Our bias in favour of the French and their attitude towards food was reinforced when our bicycle got a puncture at Beziers, a small city in a wine-growing area, just short of the Mediterranean. While waiting for the puncture to be mended we wandered into a small café at about 3.30 in the afternoon --- an hour when, in England, every restaurant would have been closed --- and asked if they could give us something to eat. A man and woman who were having their own meal at a table in the back got up, said, “Well, maybe we could find something for you,” and emerged a few minutes later bearing a vast flagon of steaming hot and utterly delicious soup. Ah, the French and their food! That night we slept on top of a cliff overlooking the Med, at Cap d’Agde. And he next day we passed through the fishing village of Sete, pausing to watch the fishermen sitting on the wharf as they mended their nets.
Not only did we make it to the Pyrennes and Med, but also to Paris on our way back to Dieppe, and in Paris we cycled around the Arc de Triomphe and the Place de la Concorde on our old bike, and also went to a number of shows that were cheap enough, and totally delightful.
All this was enough to blow the minds of a couple of kids fresh out of New Zealand, but the whole experience was topped when we arrived at Dieppe with some time to fill before the ferry left, and on one of many wharfside restaurants we had our first experience of Moule Marinieres, a dish that I have since tried in many countries, although none that I have ever tasted could compare with that Dieppe version.

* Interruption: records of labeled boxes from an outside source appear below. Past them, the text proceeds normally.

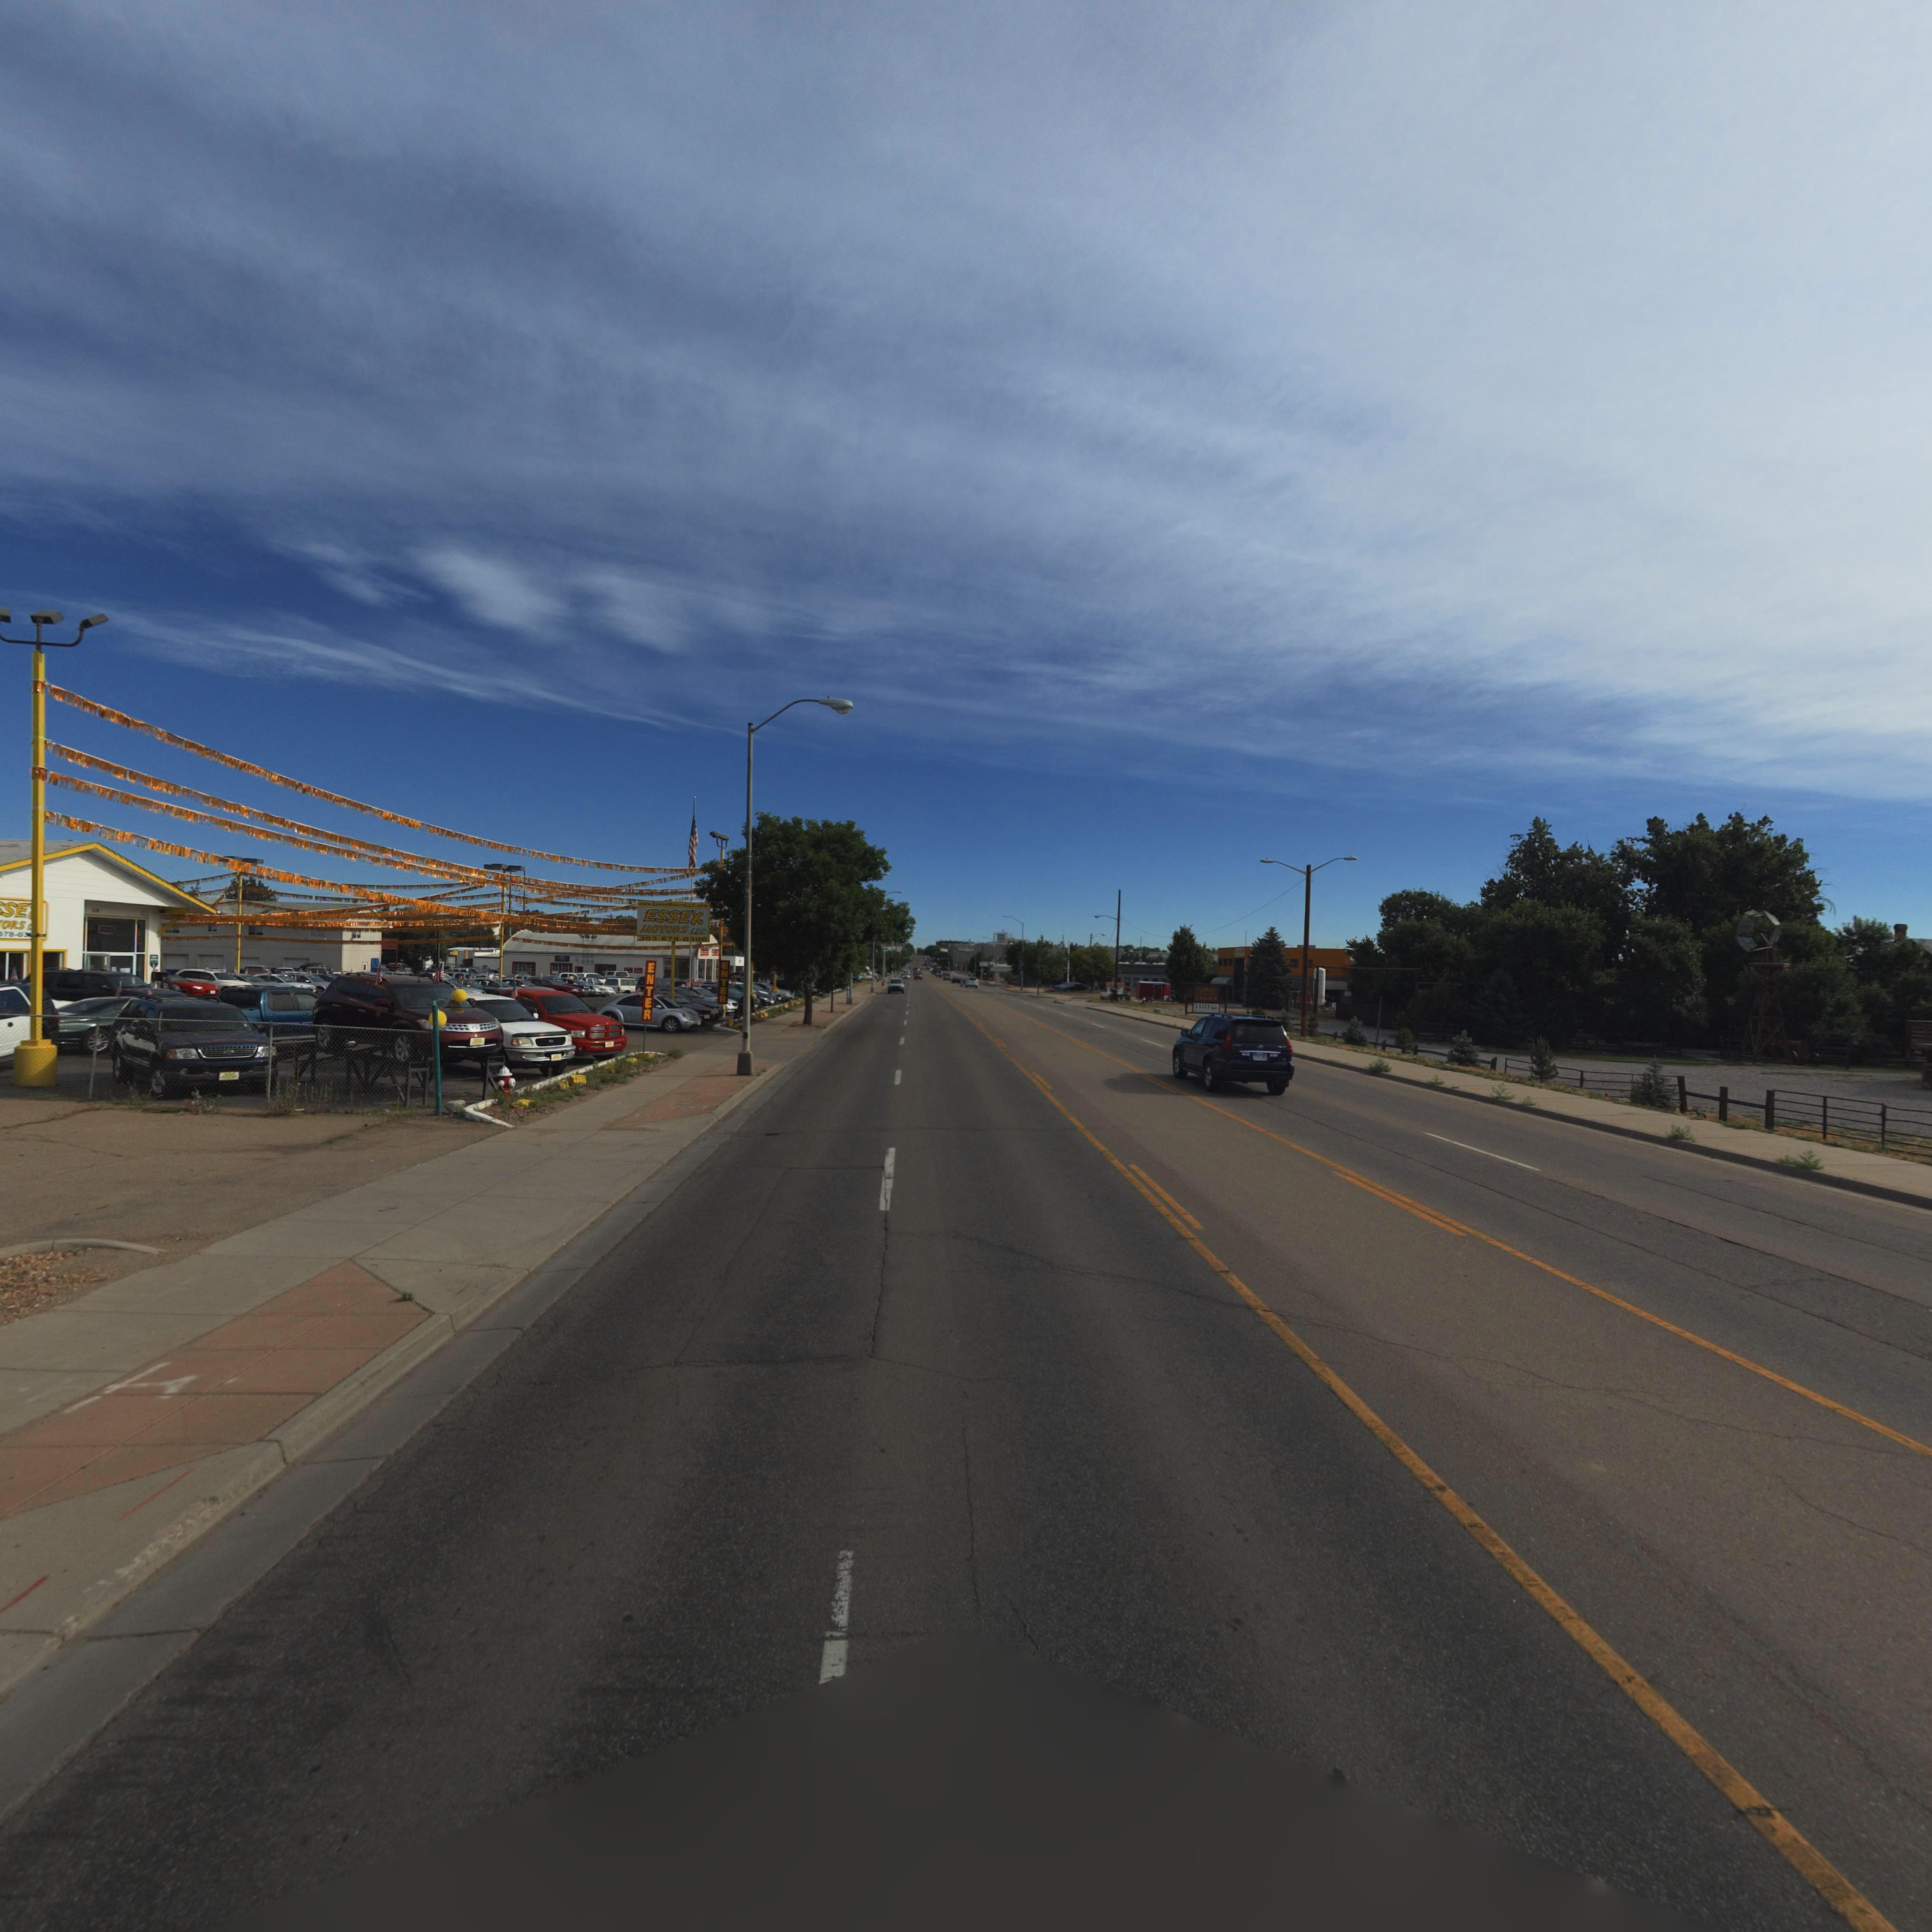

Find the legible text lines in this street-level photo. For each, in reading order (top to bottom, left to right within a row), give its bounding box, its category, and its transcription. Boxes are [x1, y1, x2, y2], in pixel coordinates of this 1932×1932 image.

[0, 901, 30, 918] BusinessName: SE
[643, 909, 704, 926] BusinessName: ESSEX
[1, 919, 32, 930] BusinessName: ORS L
[638, 924, 706, 935] BusinessName: MOTORS LLC
[1195, 1004, 1210, 1009] None: D*A**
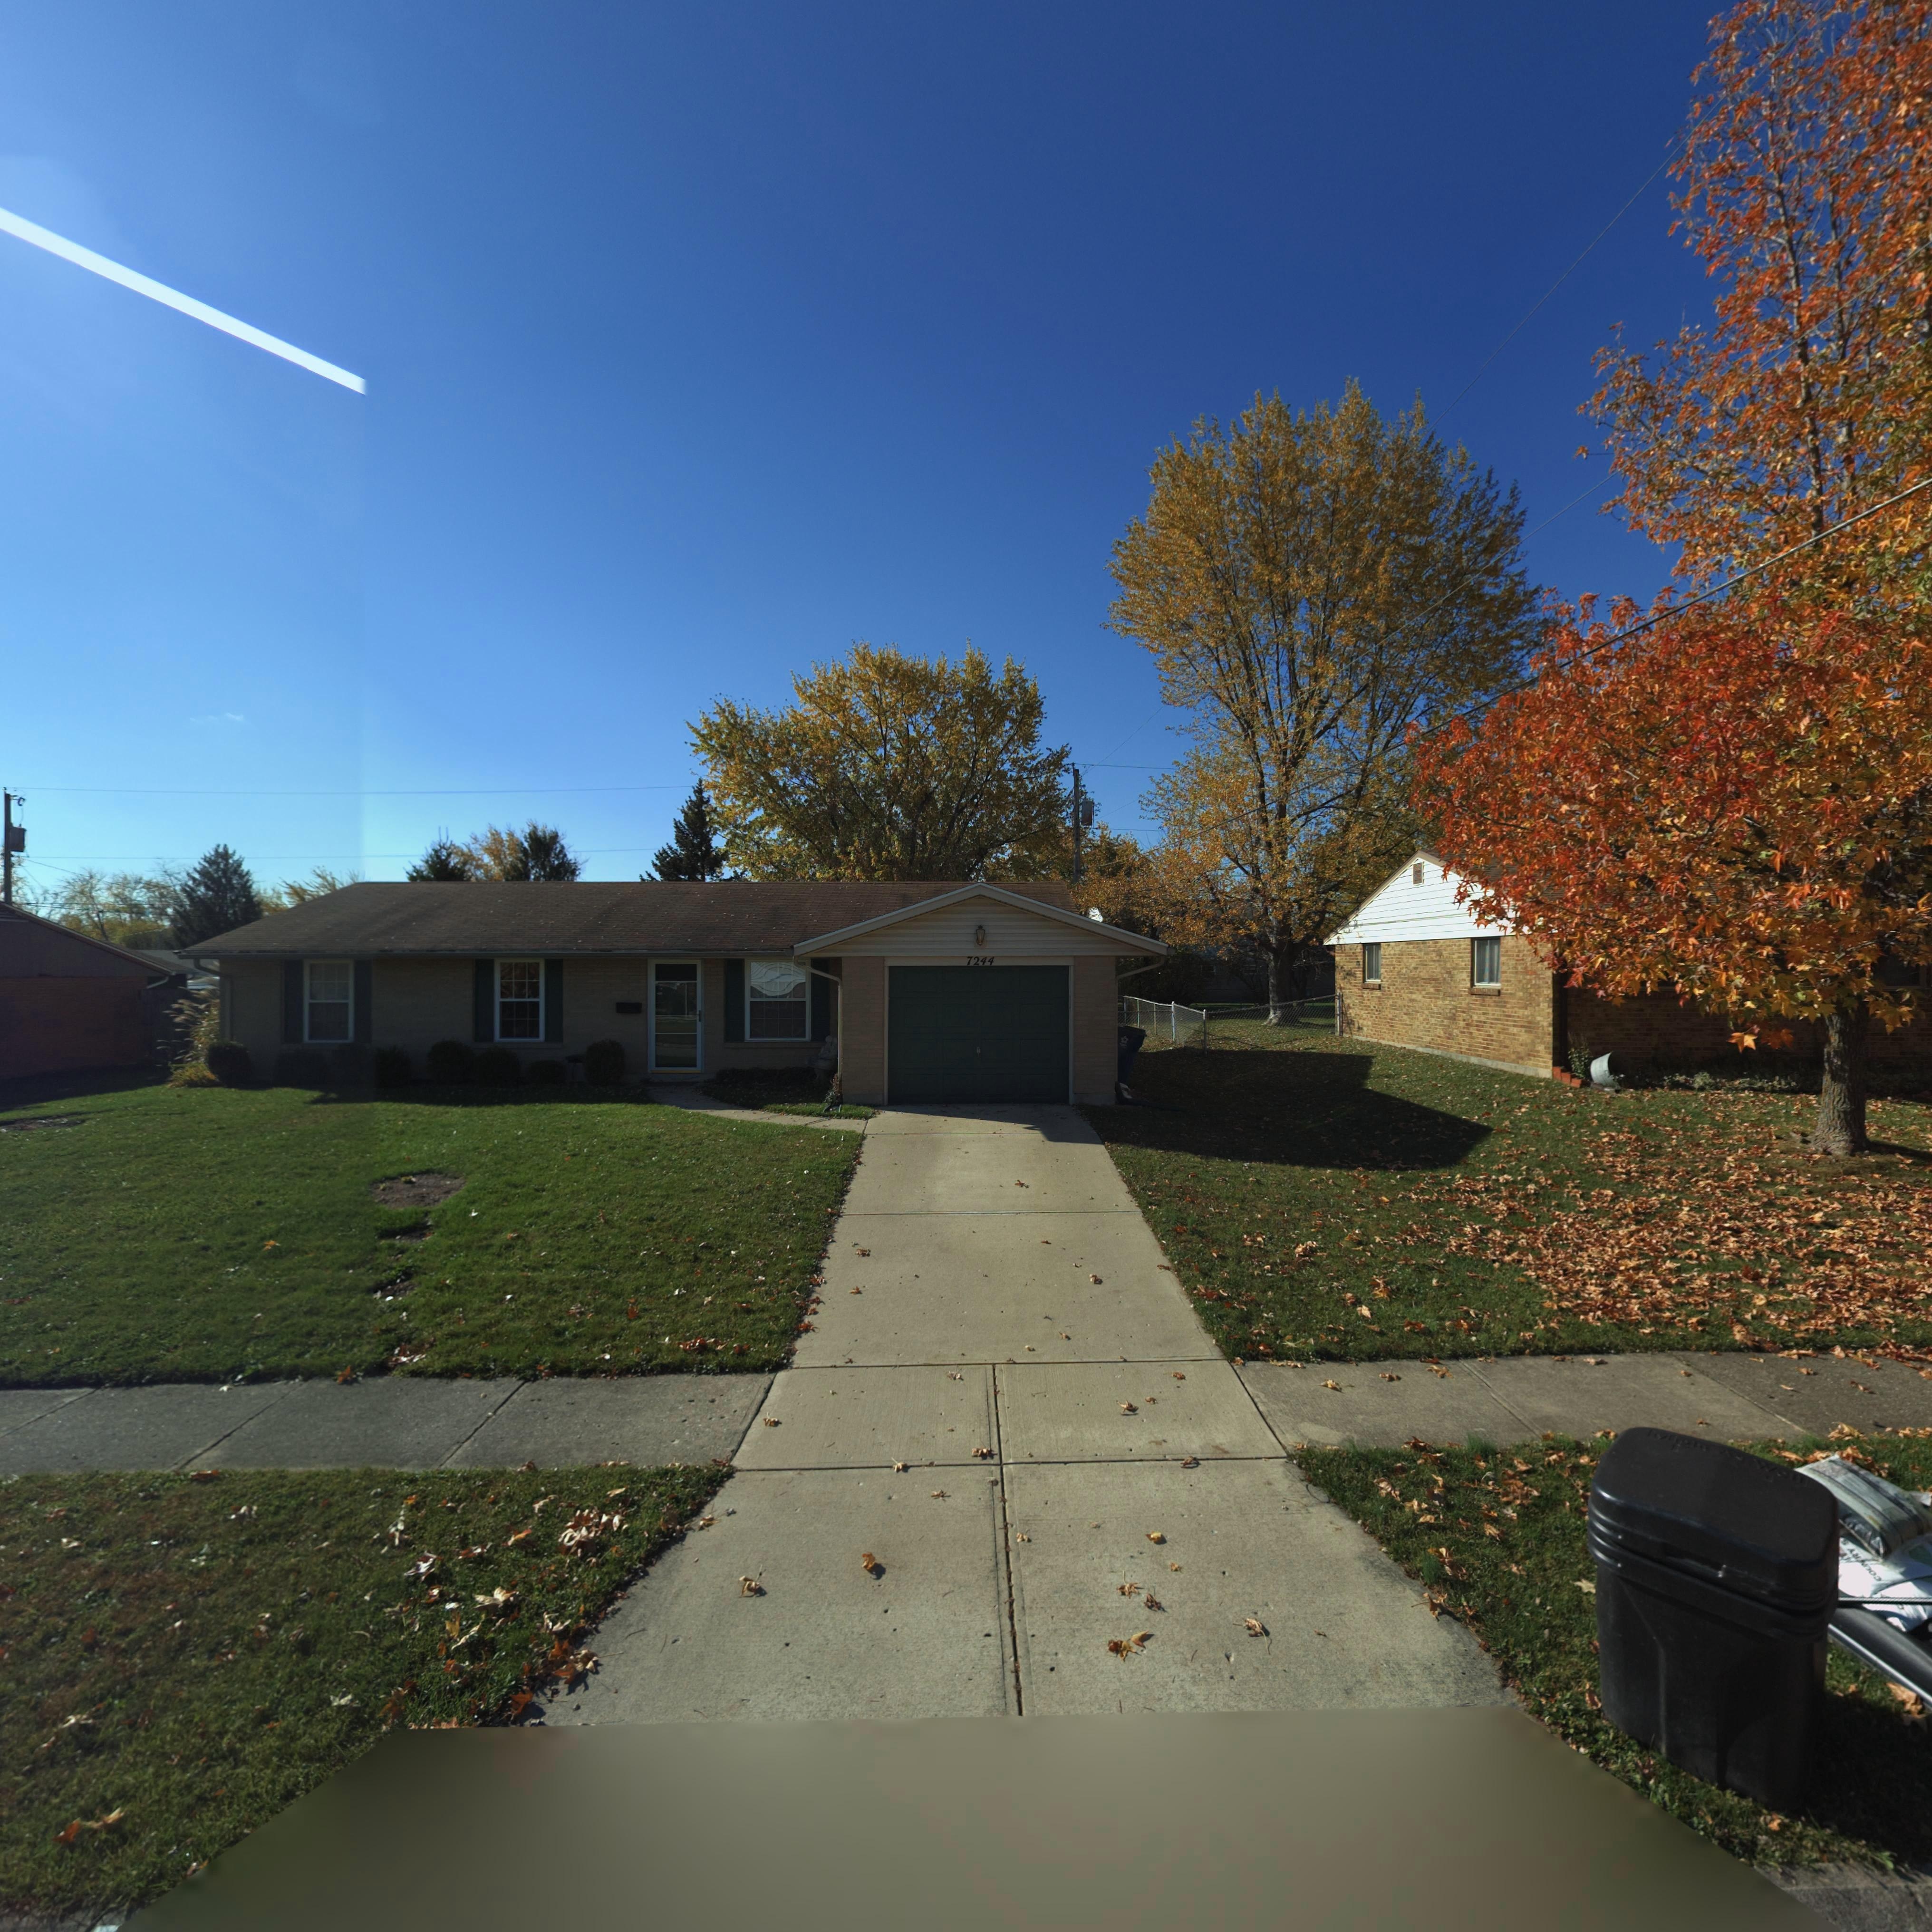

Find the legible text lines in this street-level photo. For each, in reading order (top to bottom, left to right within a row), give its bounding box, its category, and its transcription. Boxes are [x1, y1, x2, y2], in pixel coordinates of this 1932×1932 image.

[966, 955, 995, 967] StreetNumber: 7244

Years later, in the 1960s, when I was in England again for represent a Montreal newspaper, I always took off a month of every summer so that I could take my small family camping in France. We camped in almost every region of the country, and I have never had any reason to change my initial belief that France is one of the world’s greatest countries, among the most beautiful on Earth, and the French are certainly among the greatest peoples who exist anywhere.